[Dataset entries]
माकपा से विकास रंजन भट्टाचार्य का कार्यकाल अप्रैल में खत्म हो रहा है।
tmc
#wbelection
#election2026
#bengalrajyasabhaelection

* * *

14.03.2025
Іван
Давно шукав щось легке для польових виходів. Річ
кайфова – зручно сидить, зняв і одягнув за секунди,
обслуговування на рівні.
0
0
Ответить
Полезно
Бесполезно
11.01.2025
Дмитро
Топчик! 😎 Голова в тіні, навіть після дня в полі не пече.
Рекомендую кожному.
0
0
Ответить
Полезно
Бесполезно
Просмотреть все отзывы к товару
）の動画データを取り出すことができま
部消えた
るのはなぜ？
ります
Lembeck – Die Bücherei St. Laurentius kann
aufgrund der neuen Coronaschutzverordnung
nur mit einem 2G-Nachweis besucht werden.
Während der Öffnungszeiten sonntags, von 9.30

...

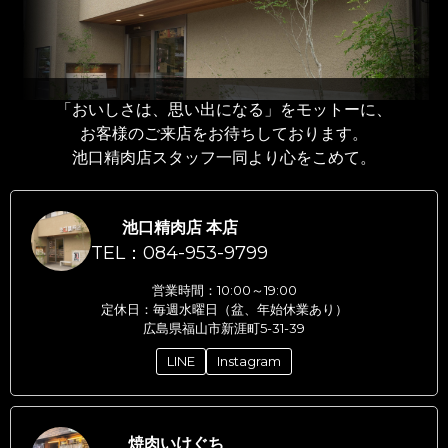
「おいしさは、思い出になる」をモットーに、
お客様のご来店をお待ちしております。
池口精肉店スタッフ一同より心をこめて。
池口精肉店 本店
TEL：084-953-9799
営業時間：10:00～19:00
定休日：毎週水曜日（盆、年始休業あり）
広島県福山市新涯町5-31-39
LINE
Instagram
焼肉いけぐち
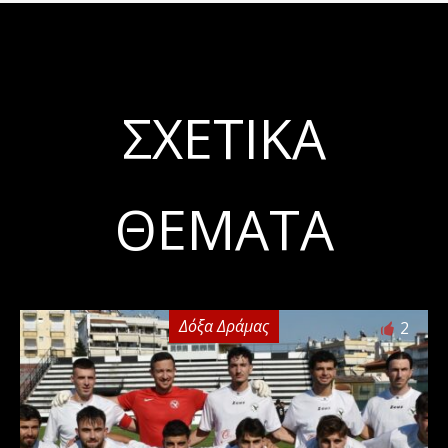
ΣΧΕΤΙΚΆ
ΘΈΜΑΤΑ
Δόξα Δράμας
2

Directions for this task
Only the lines above starting at the one containing "nur mit einem 2G-Nachweis besucht werden." and ending at the one containing "Während der Öffnungszeiten sonntags, von 9.30", both included, are to be returned, exactly as they read.

Output of the task
nur mit einem 2G-Nachweis besucht werden.
Während der Öffnungszeiten sonntags, von 9.30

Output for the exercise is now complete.